Save the data as TFRecord files.

Parameters:
  • tfrecord_dir (str) – Directory to save the TFRecord datasets.

  • sequence_length (int) – Length of the segment of data to feed into the model.

  • step_size (int, optional) – Number of samples to slide the sequence across the dataset. Default is no overlap.

  • validation_split (float, optional) – Ratio to split the dataset into a training and validation set.

  • overwrite (bool, optional) – Should we overwrite the existing TFRecord datasets if there is a need?

Return type:

None

tfrecord_dataset(sequence_length, batch_size, shuffle=True, validation_split=None, concatenate=True, step_size=None, drop_last_batch=False, tfrecord_dir=None, overwrite=False)[source]#

Create a TFRecord Dataset for training or evaluation.

Parameters:
  • sequence_length (int) – Length of the segment of data to feed into the model.

  • batch_size (int) – Number sequences in each mini-batch which is used to train the model.

  • shuffle (bool, optional) – Should we shuffle sequences (within a batch) and batches.

  • validation_split (float, optional) – Ratio to split the dataset into a training and validation set.

  • concatenate (bool, optional) – Should we concatenate the datasets for each array?

  • step_size (int, optional) – Number of samples to slide the sequence across the dataset. Default is no overlap.

  • drop_last_batch (bool, optional) – Should we drop the last batch if it is smaller than the batch size?

  • tfrecord_dir (str, optional) – Directory to save the TFRecord datasets. If None, then Data.store_dir is used.

  • overwrite (bool, optional) – Should we overwrite the existing TFRecord datasets if there is a need?

Returns:

dataset – Dataset for training or evaluating the model along with the validation set if validation_split was passed.

Return type:

tf.data.TFRecordDataset or tuple of tf.data.TFRecordDataset

add_session_labels(label_name, label_values, label_type)[source]#

Add session labels as a new channel to the data.

Parameters:
  • label_name (str) – Name of the new channel.

  • label_values (np.ndarray) – Labels for each session.
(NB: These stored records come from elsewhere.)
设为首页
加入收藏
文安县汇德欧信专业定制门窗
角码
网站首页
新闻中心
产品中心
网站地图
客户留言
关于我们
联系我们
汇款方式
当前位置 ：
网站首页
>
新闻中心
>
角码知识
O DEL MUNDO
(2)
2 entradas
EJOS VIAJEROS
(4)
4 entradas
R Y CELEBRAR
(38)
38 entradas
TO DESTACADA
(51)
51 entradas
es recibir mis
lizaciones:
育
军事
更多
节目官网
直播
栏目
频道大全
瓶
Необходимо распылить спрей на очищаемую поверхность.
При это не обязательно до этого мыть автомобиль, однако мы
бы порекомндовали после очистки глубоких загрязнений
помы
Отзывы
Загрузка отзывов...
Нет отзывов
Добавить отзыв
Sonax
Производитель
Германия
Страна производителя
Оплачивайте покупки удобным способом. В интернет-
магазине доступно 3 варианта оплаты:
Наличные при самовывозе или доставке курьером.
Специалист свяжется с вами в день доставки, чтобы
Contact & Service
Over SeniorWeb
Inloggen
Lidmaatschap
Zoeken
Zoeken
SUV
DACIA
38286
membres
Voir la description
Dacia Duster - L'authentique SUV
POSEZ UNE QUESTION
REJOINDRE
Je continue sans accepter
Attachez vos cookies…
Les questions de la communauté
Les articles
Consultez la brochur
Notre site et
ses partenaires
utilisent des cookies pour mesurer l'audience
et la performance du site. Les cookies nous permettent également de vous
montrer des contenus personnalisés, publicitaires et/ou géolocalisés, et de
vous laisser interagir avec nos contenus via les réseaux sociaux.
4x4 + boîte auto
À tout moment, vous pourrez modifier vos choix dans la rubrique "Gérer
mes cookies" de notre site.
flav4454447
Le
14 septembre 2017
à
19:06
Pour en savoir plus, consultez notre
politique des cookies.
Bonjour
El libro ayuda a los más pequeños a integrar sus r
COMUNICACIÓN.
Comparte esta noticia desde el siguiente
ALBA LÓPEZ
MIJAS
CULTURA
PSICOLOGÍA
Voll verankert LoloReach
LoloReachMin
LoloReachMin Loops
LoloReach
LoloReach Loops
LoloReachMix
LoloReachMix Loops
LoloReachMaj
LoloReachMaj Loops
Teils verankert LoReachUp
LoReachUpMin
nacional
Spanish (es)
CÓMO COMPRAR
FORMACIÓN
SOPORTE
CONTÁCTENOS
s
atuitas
  • label_type (str) – Type of label, either “categorical” or “continuous”.

Return type:

None

add_extra_channel(channel_name, channel_values)[source]#

Add an extra channel to the data.

Parameters:
  • channel_name (str)

  • channel_values (List[numpy.ndarray])

Return type:

None

get_session_labels()[source]#

Get the session labels.

Returns:

session_labels – List of session labels.

Return type:

List[SessionLabels]

recommend_model_config()[source]#

Recommends arguments for a model config based on the data.

Return type:

None

save_preparation(output_dir='.')[source]#

Save a pickle file containing preparation settings.

Parameters:

output_dir (str) – Path to save data files to. Default is the current working directory.

Return type:

None

load_preparation(inputs)[source]#

Loads a pickle file containing preparation settings.

Parameters:

inputs (str) – Path to directory containing the pickle file with preparation settings.

Return type:

None

save(output_dir='.', outnames=None)[source]#

Saves (prepared) data.

The ordering of the saved files matches the order of the input files.

Parameters:
  • output_dir (str) – Path to save data files to. Default is the current working directory.

  • outnames (list of str, optional) – Names/IDs for output files (excluding the extension).

Return type:

None

delete_dir()[source]#

Deletes store_dir.

Return type:

None

class osl_dynamics.data.base.SessionLabels[source]#

Class for session labels.

Parameters:
  • name (str) – Name of the session label.

  • values (np.ndarray) – Value for each session. Must be a 1D array of numbers.

  • label_type (str) – Type of the session label. Options are “categorical” and “continuous”.

name: str[source]#
values: numpy.ndarray[source]#
label_type: str[source]#